WHAT IS REQUIRED: Everything from the opening line of the records below through the line with "33: (713, 985)" must be duplicated exactly, pictures left out.
*** Begin section ***
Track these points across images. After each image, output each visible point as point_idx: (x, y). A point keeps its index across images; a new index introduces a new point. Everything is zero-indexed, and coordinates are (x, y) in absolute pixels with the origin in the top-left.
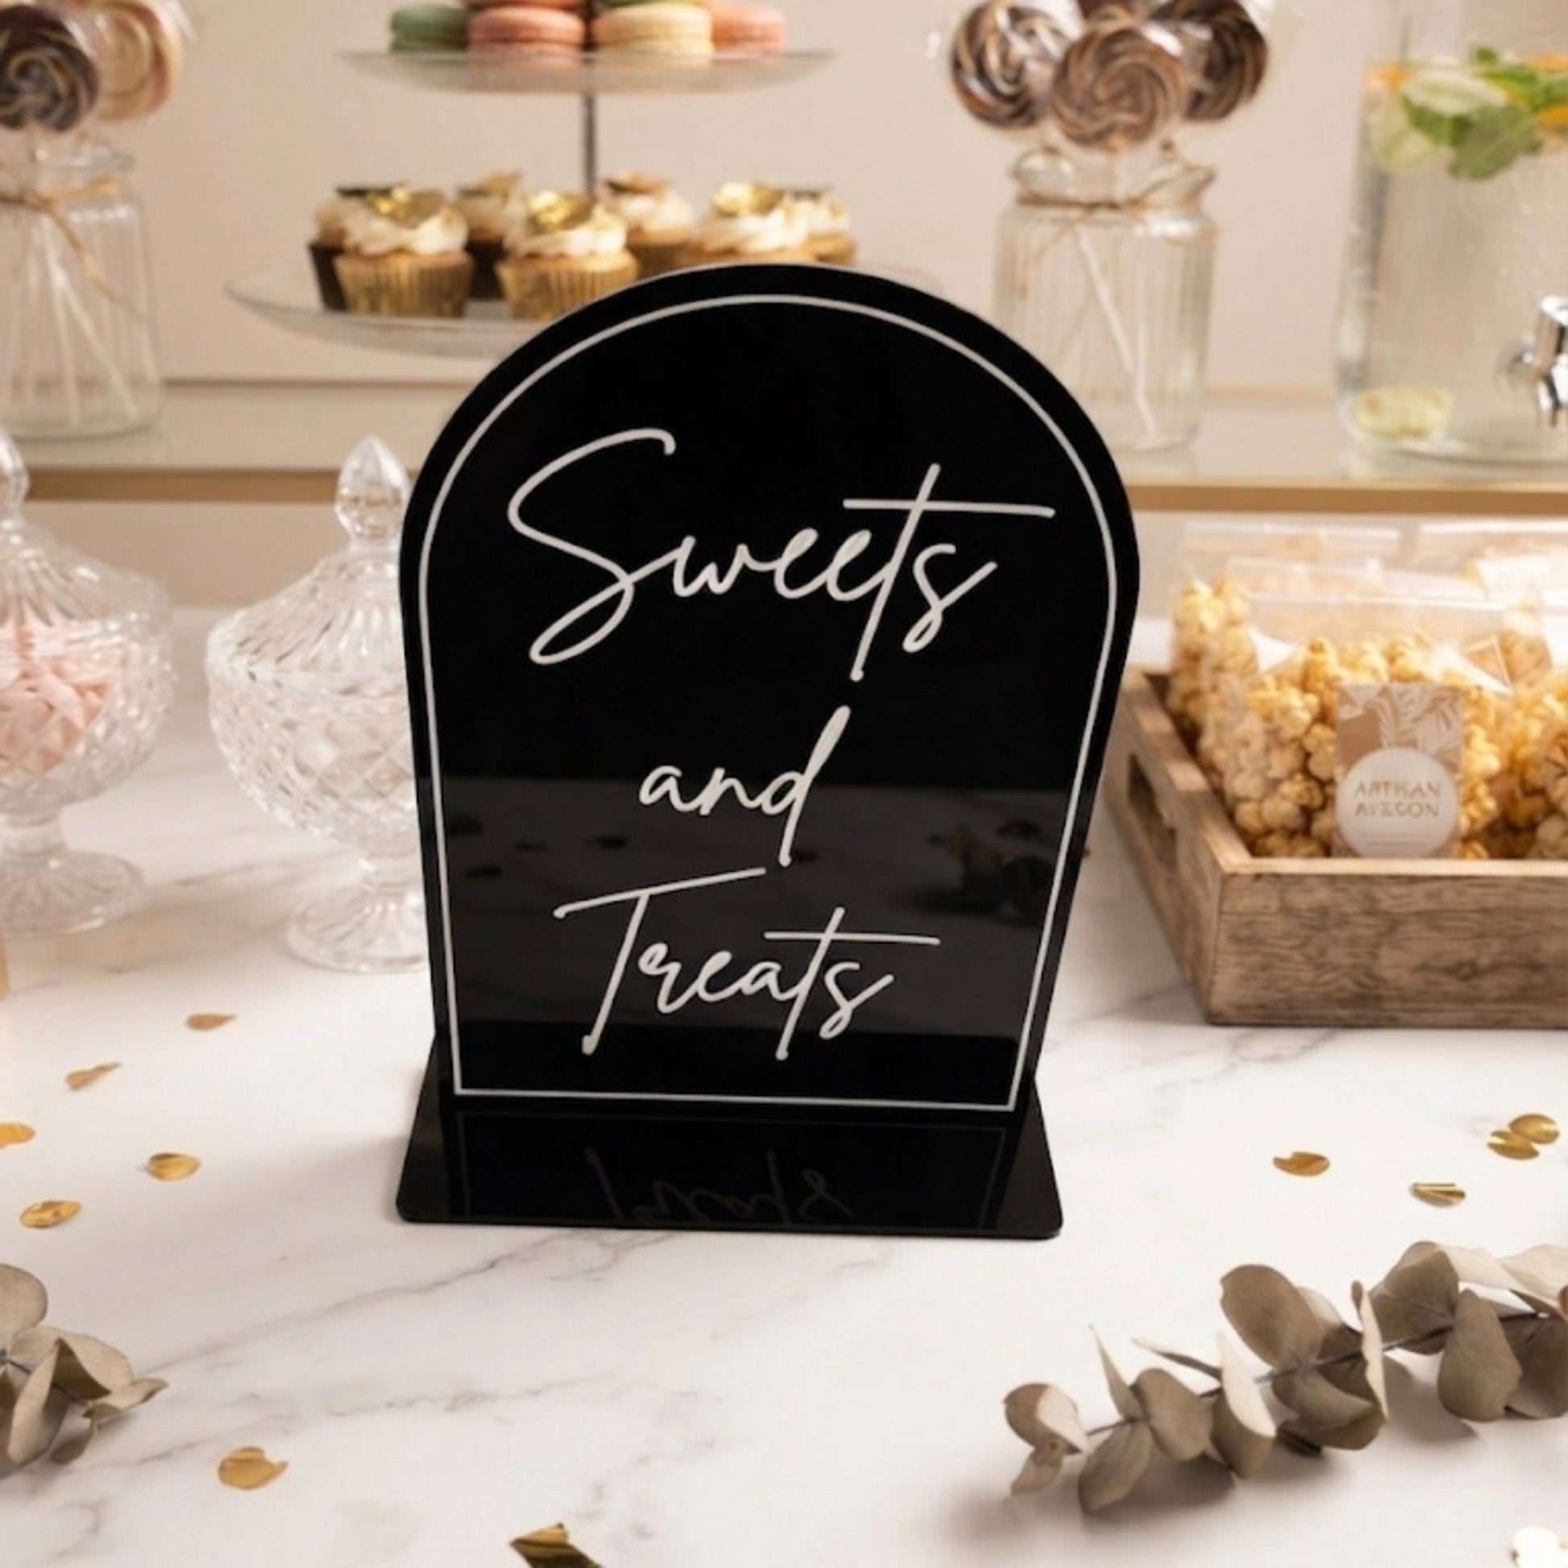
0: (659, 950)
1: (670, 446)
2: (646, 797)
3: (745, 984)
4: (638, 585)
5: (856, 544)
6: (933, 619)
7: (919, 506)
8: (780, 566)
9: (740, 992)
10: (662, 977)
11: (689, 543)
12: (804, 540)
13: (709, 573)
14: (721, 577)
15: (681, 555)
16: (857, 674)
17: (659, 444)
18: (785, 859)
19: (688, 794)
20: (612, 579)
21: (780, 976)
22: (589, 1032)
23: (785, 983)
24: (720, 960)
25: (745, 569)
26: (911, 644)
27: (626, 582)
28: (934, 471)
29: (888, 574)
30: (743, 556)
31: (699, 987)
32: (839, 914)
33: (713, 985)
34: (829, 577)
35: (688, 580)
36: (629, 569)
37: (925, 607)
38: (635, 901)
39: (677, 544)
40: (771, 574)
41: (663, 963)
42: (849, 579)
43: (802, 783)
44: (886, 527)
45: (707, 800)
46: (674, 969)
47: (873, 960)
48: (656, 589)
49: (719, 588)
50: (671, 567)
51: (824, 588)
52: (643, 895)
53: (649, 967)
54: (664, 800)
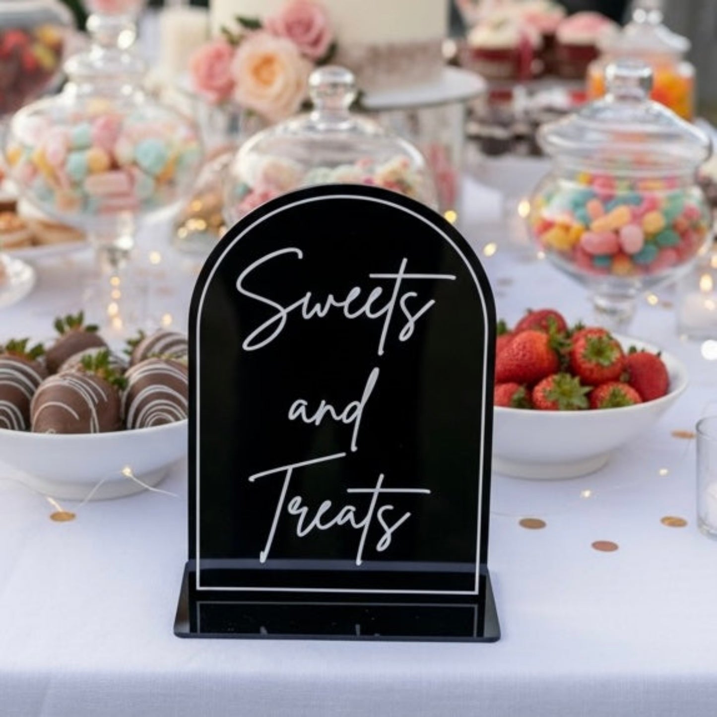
0: (298, 499)
1: (300, 255)
2: (292, 416)
3: (339, 520)
4: (289, 314)
5: (377, 292)
6: (411, 325)
7: (400, 276)
8: (346, 304)
9: (336, 524)
10: (299, 515)
11: (309, 295)
12: (355, 292)
13: (318, 307)
14: (322, 309)
15: (306, 300)
16: (381, 352)
17: (295, 254)
18: (354, 448)
19: (310, 414)
20: (277, 311)
21: (355, 514)
22: (263, 549)
23: (359, 517)
24: (326, 505)
25: (332, 306)
26: (403, 338)
27: (284, 313)
28: (405, 260)
29: (390, 306)
30: (331, 300)
31: (316, 521)
32: (381, 477)
33: (325, 519)
34: (366, 308)
35: (308, 311)
36: (285, 307)
37: (406, 321)
38: (285, 472)
39: (304, 295)
40: (342, 308)
41: (300, 507)
42: (375, 308)
43: (360, 406)
44: (388, 285)
45: (318, 418)
46: (305, 510)
47: (401, 503)
48: (296, 316)
49: (321, 315)
50: (301, 307)
51: (364, 313)
52: (290, 468)
53: (292, 511)
54: (300, 416)
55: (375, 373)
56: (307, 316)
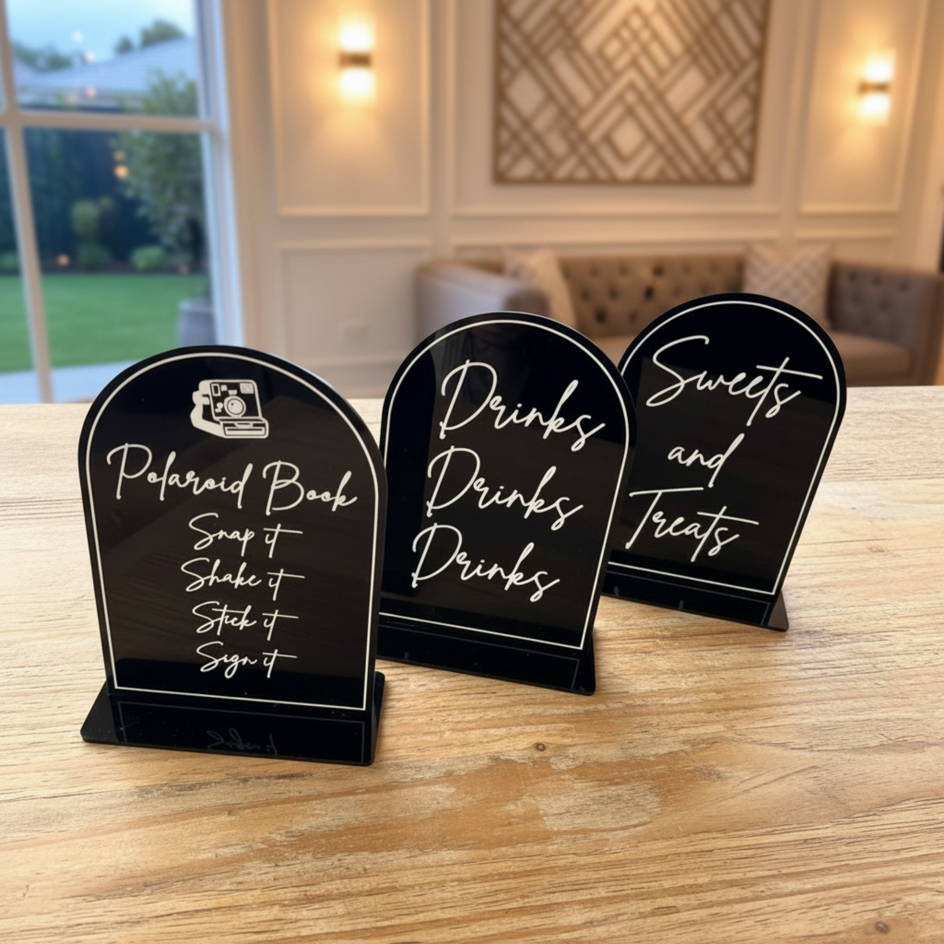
0: (661, 514)
1: (707, 342)
2: (670, 457)
3: (687, 531)
4: (686, 385)
5: (759, 379)
6: (777, 408)
7: (780, 370)
8: (731, 384)
9: (684, 534)
10: (659, 524)
11: (705, 373)
12: (742, 376)
13: (710, 383)
14: (712, 385)
15: (702, 376)
16: (749, 424)
17: (704, 341)
18: (711, 485)
19: (684, 458)
20: (679, 381)
21: (699, 529)
22: (629, 541)
23: (701, 532)
24: (680, 520)
25: (720, 384)
26: (769, 415)
27: (682, 383)
28: (787, 359)
29: (766, 391)
30: (721, 379)
31: (670, 530)
32: (725, 508)
33: (676, 529)
34: (747, 389)
35: (702, 384)
36: (685, 379)
37: (775, 403)
38: (656, 494)
39: (701, 373)
40: (728, 386)
41: (661, 518)
42: (753, 391)
43: (723, 458)
44: (768, 376)
45: (689, 461)
46: (664, 521)
47: (734, 527)
48: (691, 386)
49: (711, 388)
50: (697, 380)
51: (744, 393)
52: (660, 492)
53: (655, 519)
54: (676, 458)
55: (741, 437)
56: (700, 388)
*** End section ***
SOLUTION FOR THIS TASK:
Track these points across images. After each image, output each visible point as point_idx: (x, y). A point keeps its index across images; a new index introduces a new point. Everything is zero-indexed, and coordinates are (x, y) in absolute pixels with the origin in the top-left.
0: (659, 950)
1: (670, 446)
2: (646, 797)
3: (745, 984)
4: (638, 585)
5: (856, 544)
6: (933, 619)
7: (919, 506)
8: (780, 566)
9: (740, 992)
10: (662, 977)
11: (689, 543)
12: (804, 540)
13: (709, 573)
14: (721, 577)
15: (681, 555)
16: (857, 674)
17: (659, 444)
18: (785, 859)
19: (688, 794)
20: (612, 579)
21: (780, 976)
22: (589, 1032)
23: (785, 983)
24: (720, 960)
25: (745, 569)
26: (911, 644)
27: (626, 582)
28: (934, 471)
29: (888, 574)
30: (743, 556)
31: (699, 987)
32: (839, 914)
33: (713, 985)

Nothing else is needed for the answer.